Global Change Research Program reported in June [41] that: Observations show that warming of the climate is unequivocal. The global warming observed over the past 50 years is due primarily to human-induced emissions of heat-trapping gases.

These emissions come mainly from the burning of fossil fuels coal, oil, and gaswith important contributions from the clearing of forests, agricultural practices, and other activities.

The report, which is about the effects that climate change is having in the United States, also said: Climate-related changes have already been observed globally and in the United States.

These include increases in air and water temperatures, reduced frost days, increased frequency and intensity of heavy downpours, a rise in sea level, and reduced snow cover, glaciers, permafrost, and sea ice. A longer ice-free period on lakes and rivers, lengthening of the growing season, and increased water vapor in the atmosphere have also been observed.

Some of the changes have been faster than previous assessments had suggested.

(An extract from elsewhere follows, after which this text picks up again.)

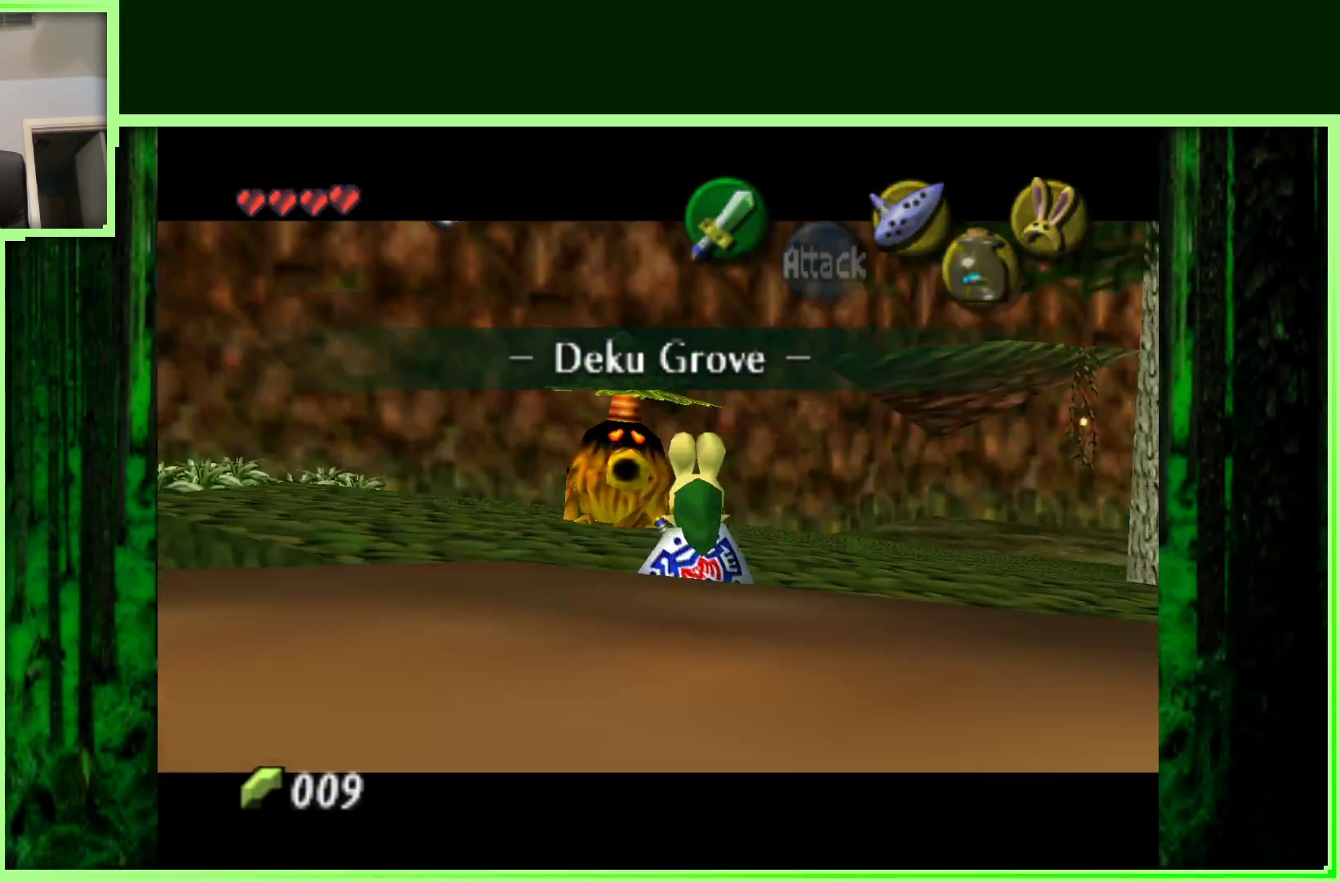
{"buttons": [], "left_stick": "center", "events": [[83, "left_stick", "right"], [233, "left_stick", "up-right"], [400, "left_stick", "center"]]}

Human activities, primarily the burning of fossil fuels coal, oil, and natural gasand secondarily the clearing of land, have increased the concentration of carbon dioxide, methane, and other heat-trapping "greenhouse" gases in the atmosphere There is international scientific consensus that most of the warming observed over the last 50 years is attributable to human activities.

Avoiding dangerous climate change There is an extensive discussion in the scientific literature on what policies might be effective in responding to climate change.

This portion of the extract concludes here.